“L’amministrazione comunale di
Tolentino ha almeno 87 regolamenti vigenti, con i quali praticamente viene
disciplinato qualsiasi aspetto della vita pubblica. In questa lunga lista di
regolamenti ci si aspetterebbe di trovarne uno molto importante ossia quello
del verde urbano e del paesaggio rurale e invece niente, questo regolamento non
c’è. Un regolamento ‘scomodo’ perchè deve recepire ed attuare disposizioni
quali ad esempio il divieto di abbattimento degli alberi nei periodi di
nidificazione o il divieto di capitozzare piante protette se non seccaginose da
rivitalizzare”.
E’ quanto sottolinea il portavoce di Europa Verde Tolentino, Sandro Bisonni, nel porre nuovamente l’accento sulla propria contrarietà all’abbattimento degli alberi presenti al giardino ‘J. Lennon’: “Comprendiamo che un regolamento del genere non sia nelle corde di chi pensa di abbattere 17 alberi con diametro fino a 110 cm e sostituirli con alberelli da 5 cm di diametro massimo (questi i diametri degli alberelli previsti nero su bianco nel progetto), ma l’adozione di un regolamento del genere non è un atto opzionale o volontario ma un preciso obbligo di legge dettato dalla legge regionale n. 6 del 2005”.

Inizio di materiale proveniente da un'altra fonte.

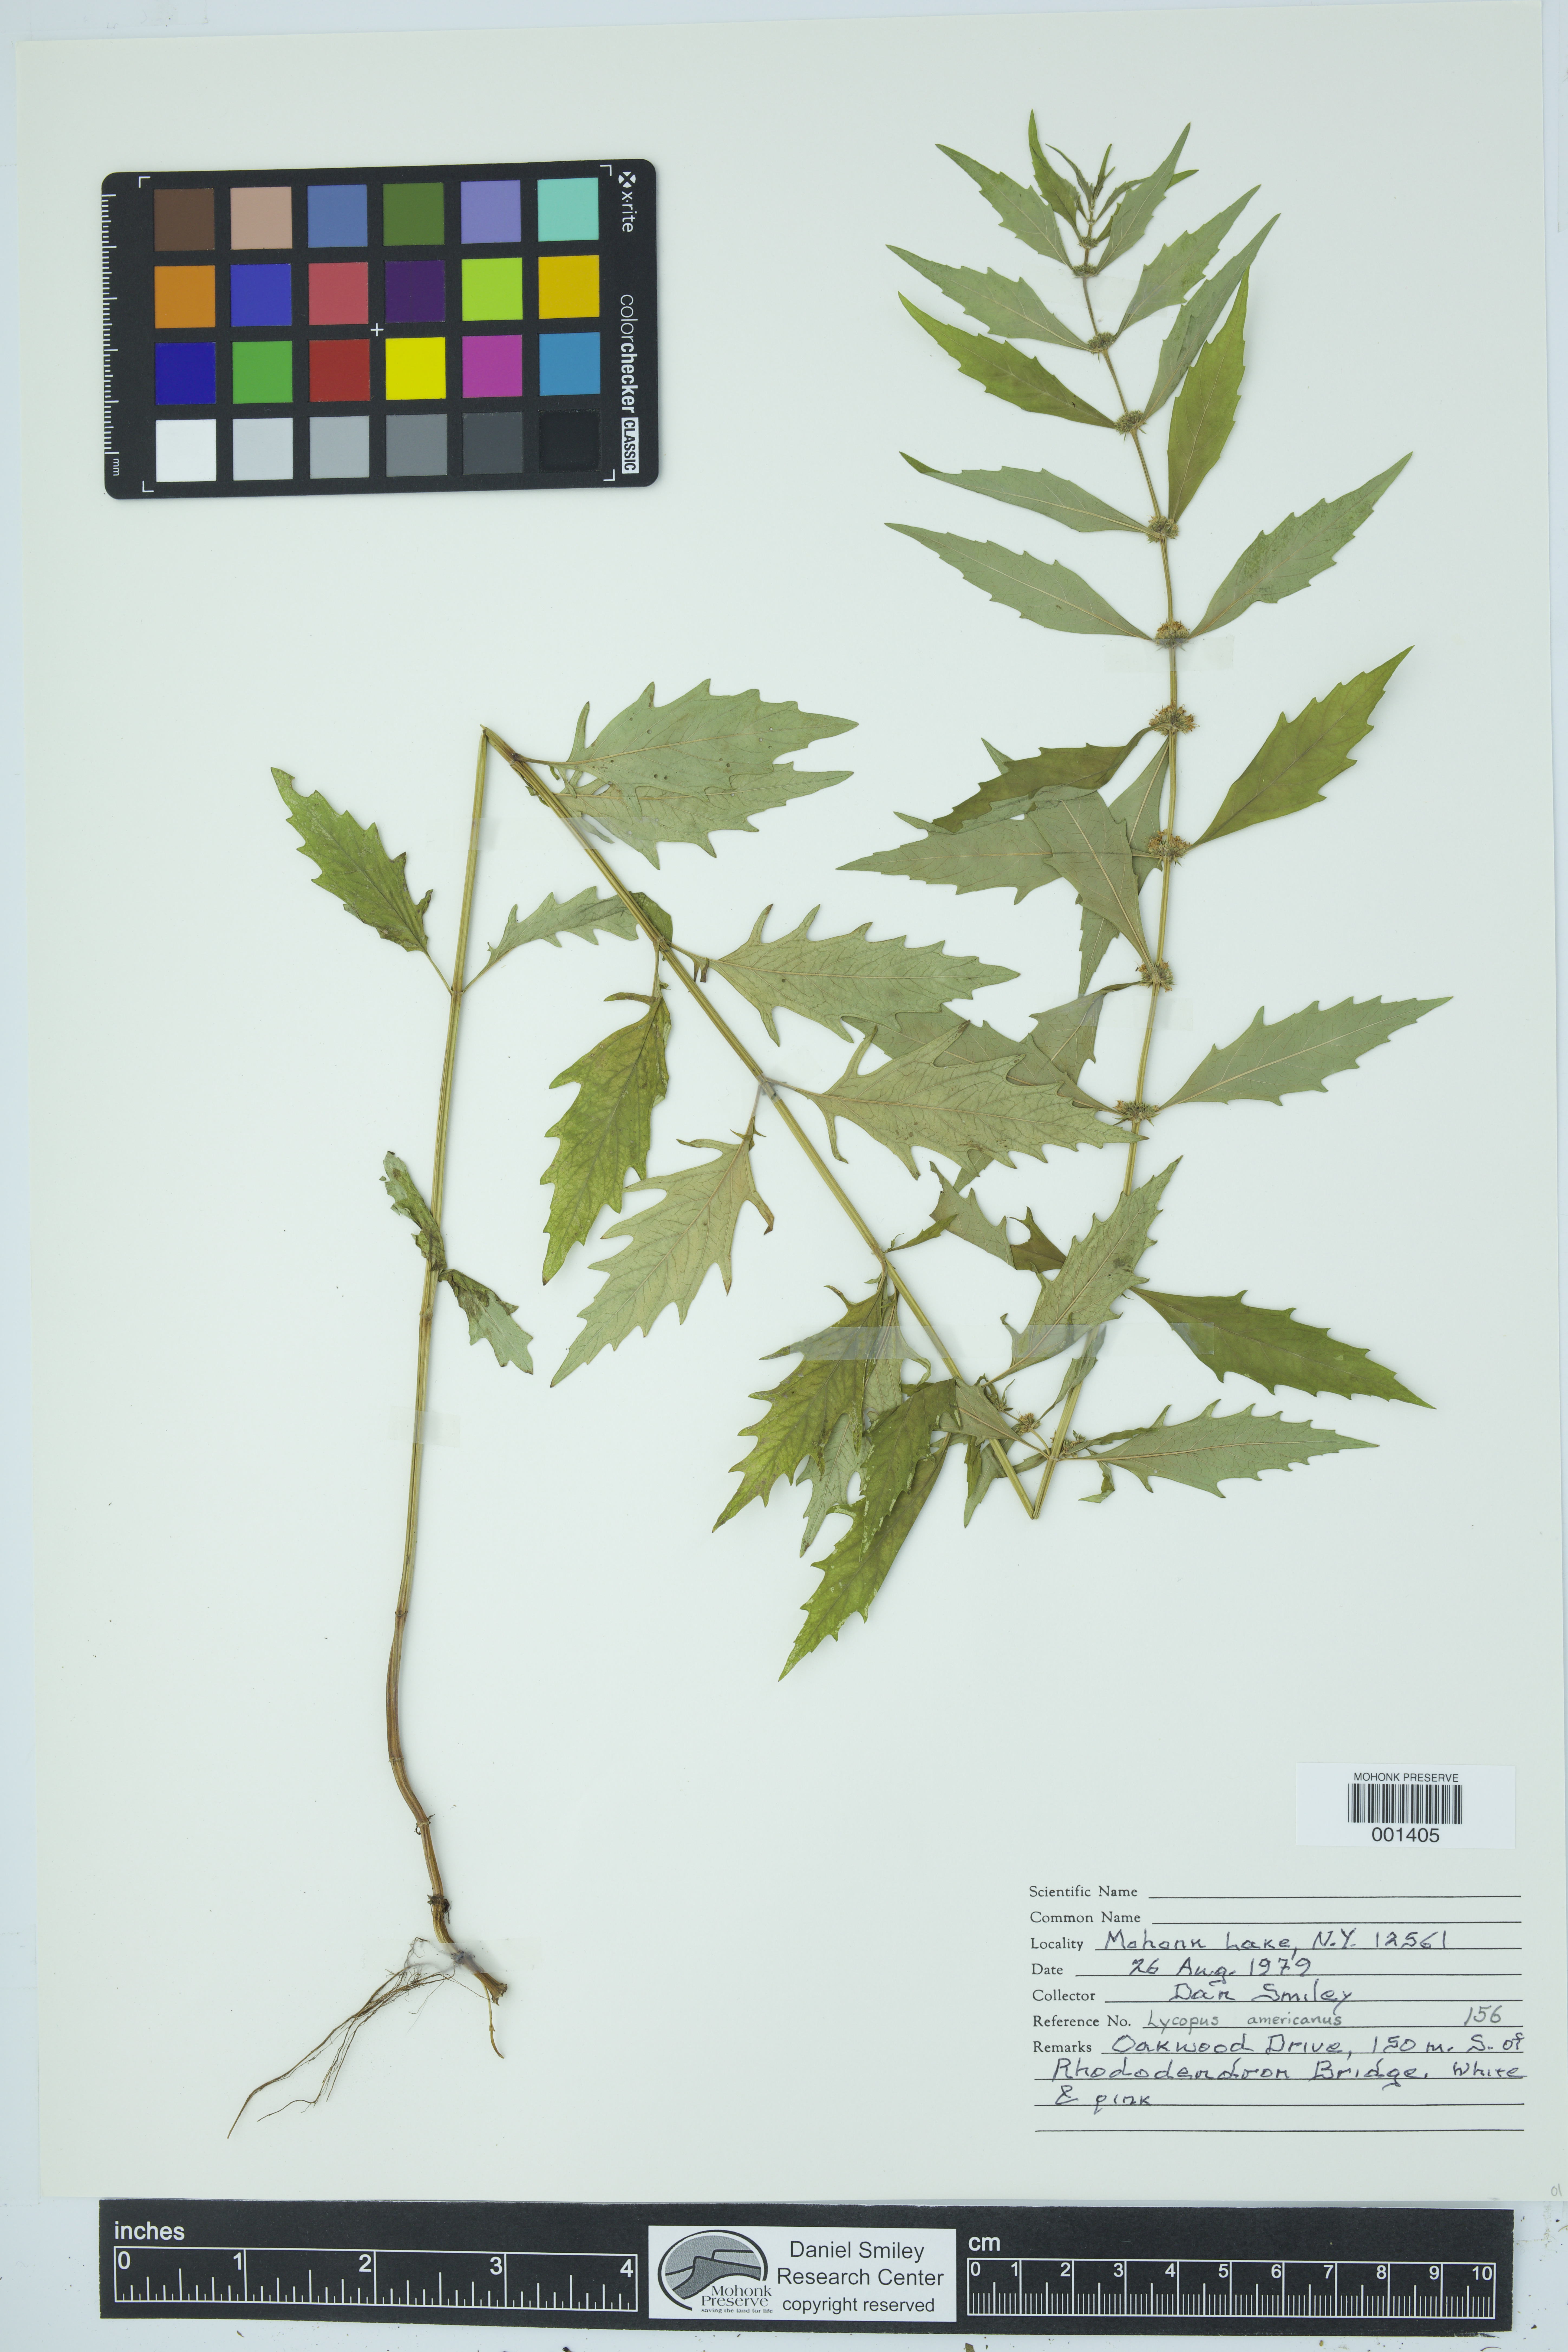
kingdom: Plantae
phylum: Tracheophyta
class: Magnoliopsida
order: Lamiales
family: Lamiaceae
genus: Lycopus
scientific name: Lycopus americanus
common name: American bugleweed
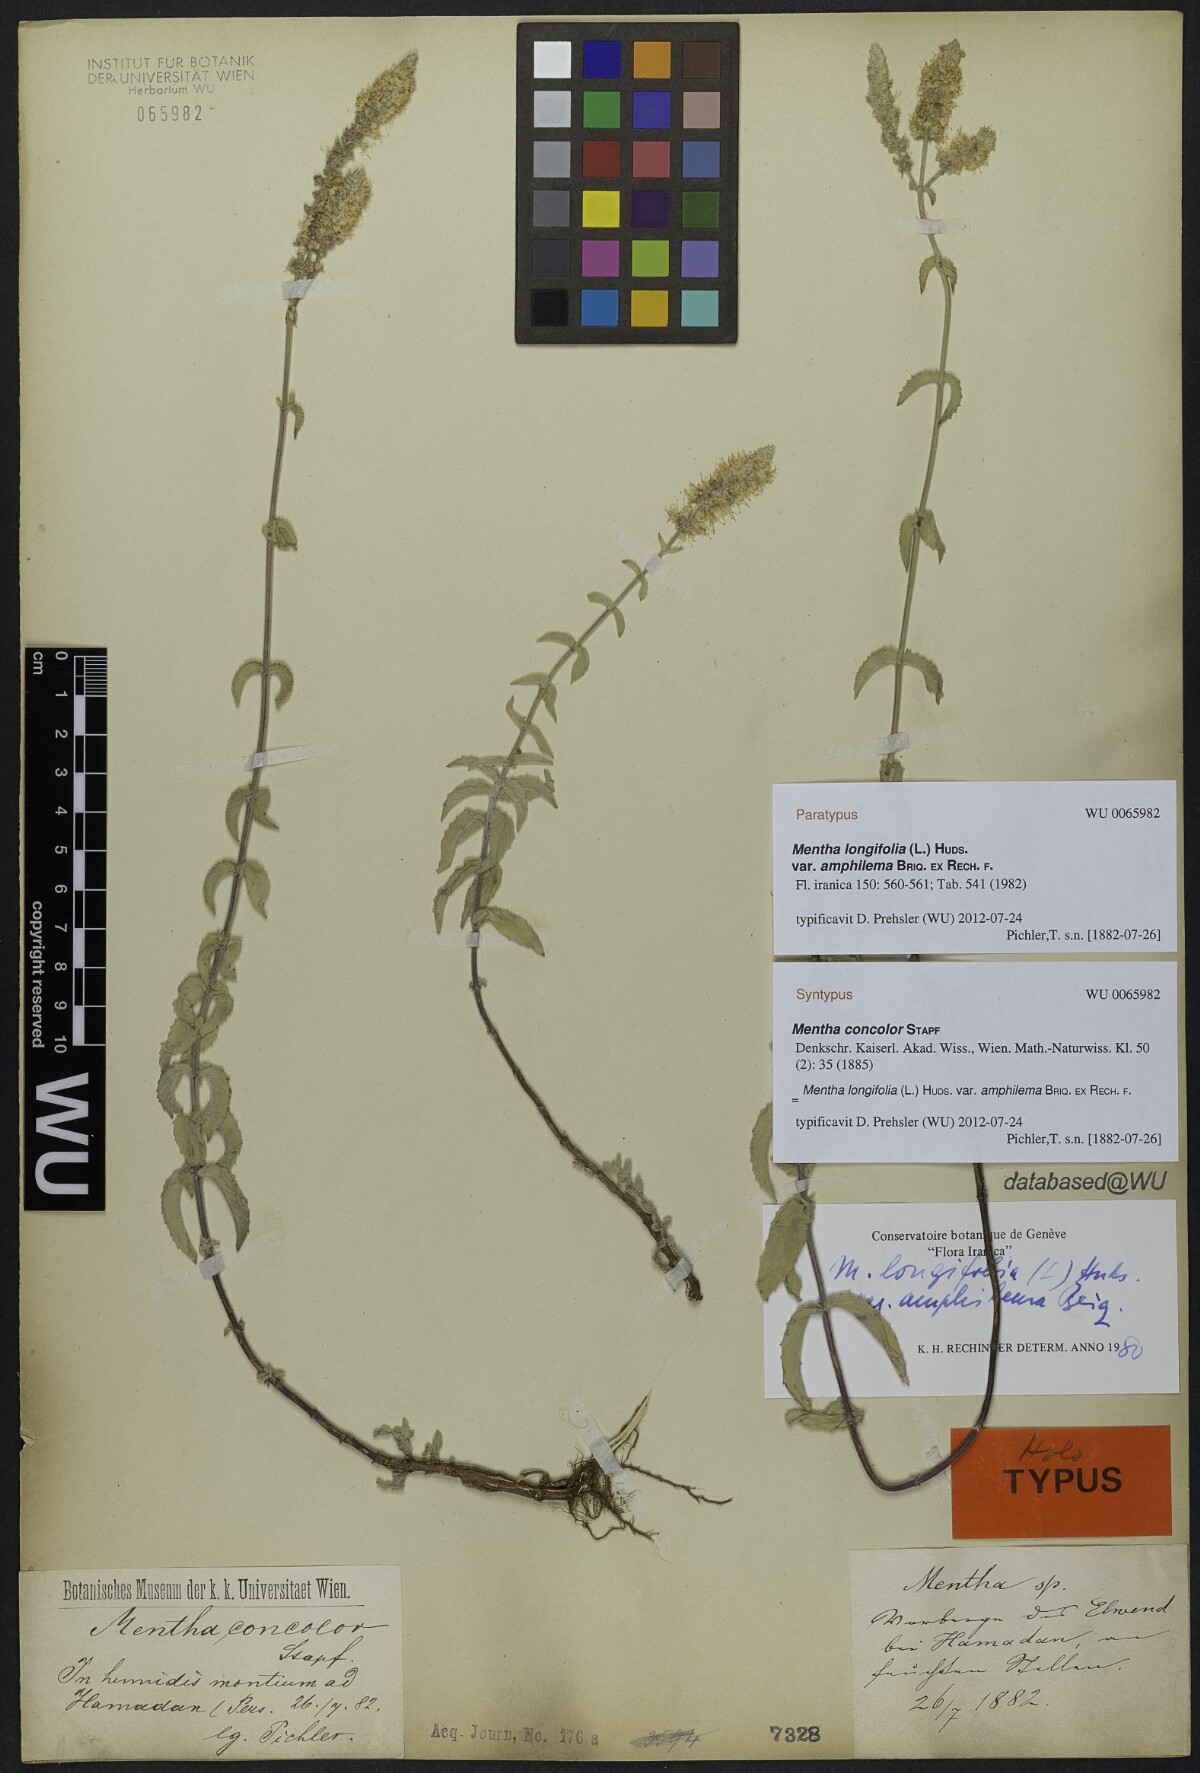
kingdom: Plantae
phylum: Tracheophyta
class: Magnoliopsida
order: Lamiales
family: Lamiaceae
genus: Mentha
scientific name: Mentha longifolia
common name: Horse mint
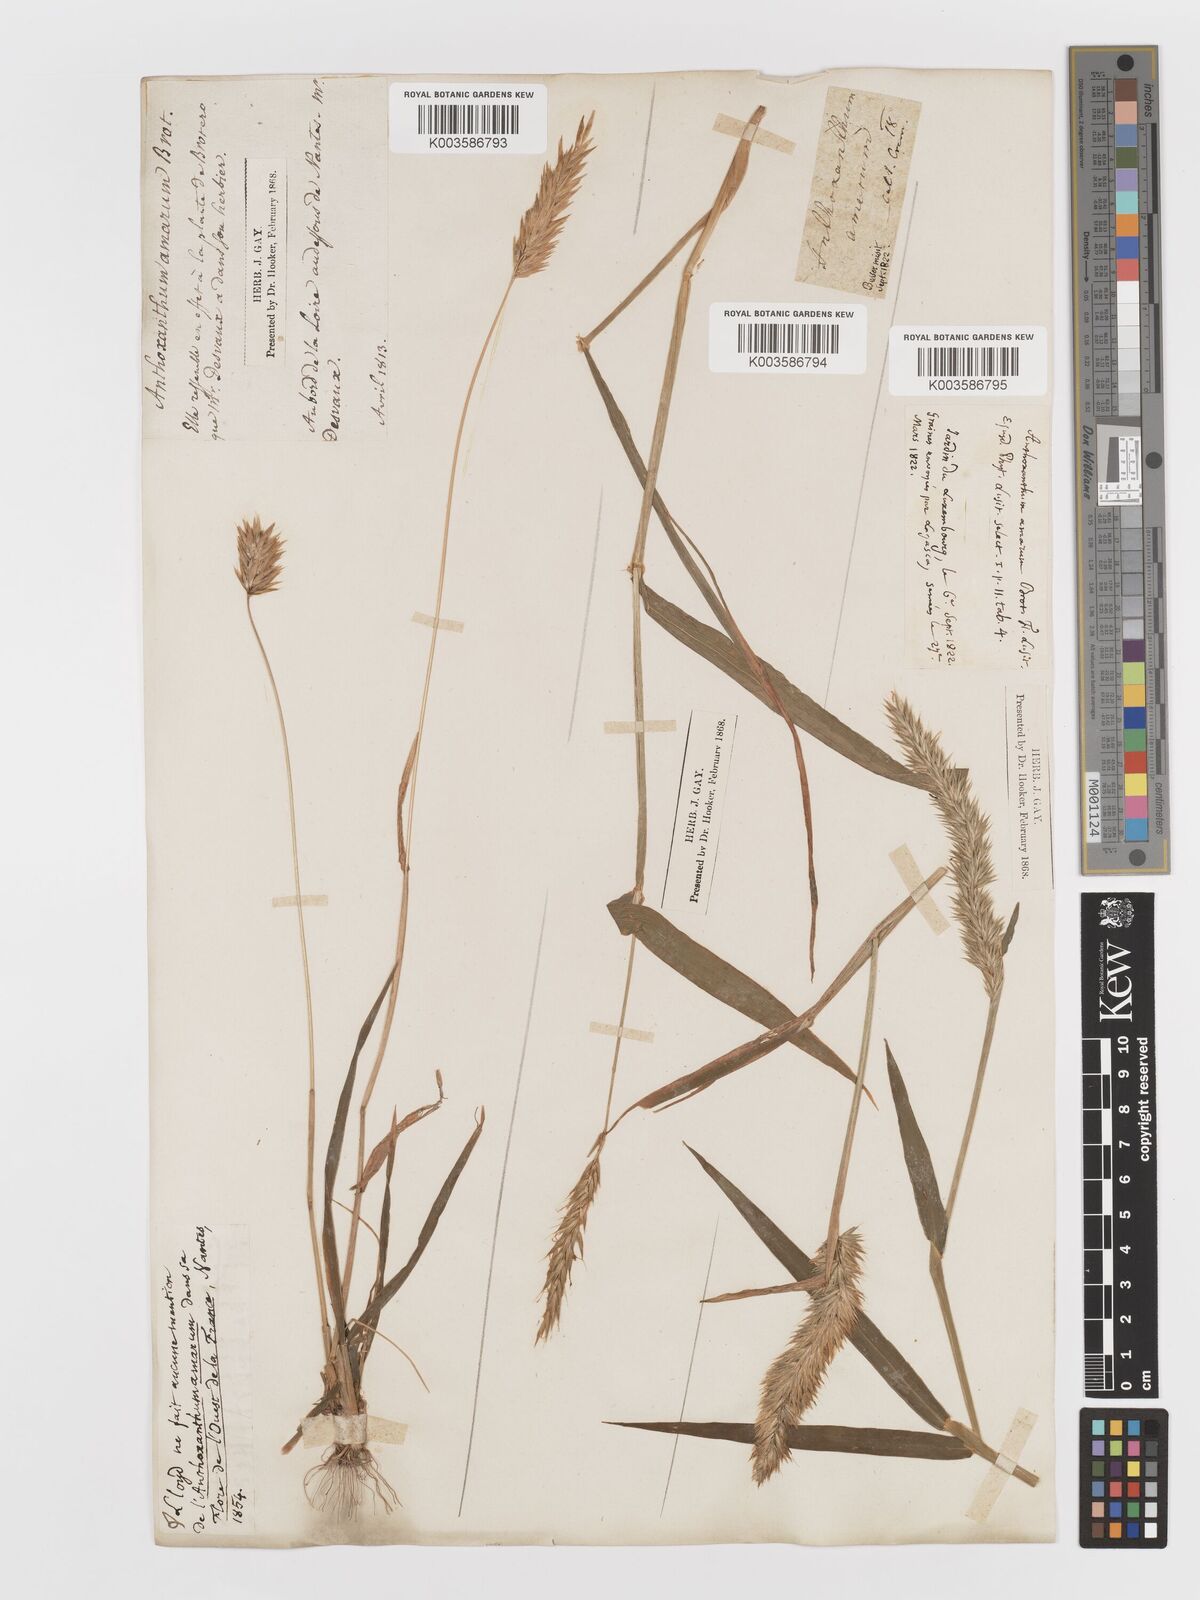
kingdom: Plantae
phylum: Tracheophyta
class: Liliopsida
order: Poales
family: Poaceae
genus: Anthoxanthum
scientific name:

Per Bisonni l’amministrazione
comunale non ha mai adottato un regolamento: “Secondo tale norma infatti i
Comuni dovevano adottare, con proprio atto ed entro il 2017, un regolamento
comunale in merito. Ora ci troviamo di fronte ad un’Amministrazione
inadempiente che in assenza di tali regole, mentre è impegnata a progettare un
inceneritore, il decentramento della vita pubblica nell’estrema periferia della
città e i parcheggi a pagamento ovunque, trova anche il tempo di pensare a come
ridimensionare l’unico polmone verde del centro storico.
Sappiamo tutti che alberi così
grandi non solo costituiscono un rifugio importante per l’avifauna locale ma
rappresentano anche un baluardo contro le isole di calore, contribuendo al
tempo stesso alla purezza dell’aria e al comfort psicofisico delle persone. Per
questi motivi Europa Verde Tolentino condanna pubblicamente l’abbattimento
degli alberi quasi secolari dei giardini pubblici ritenendoli patrimonio
indispensabile e funzionale alla vivibilità della città”.
Infine Bisonni sottolinea la
necessità di una manutenzione straordinaria: “Vista l'incuria dimostrata da
questa Amministrazione nei confronti del parco, siamo favorevoli ad una
manutenzione straordinaria ma questo può essere fatto senza prevedere tagli di
piante così importanti e così belle. L’amministrazione Pezzanesi ancora una
volta si dimostra miope e ora anche inadempiente”.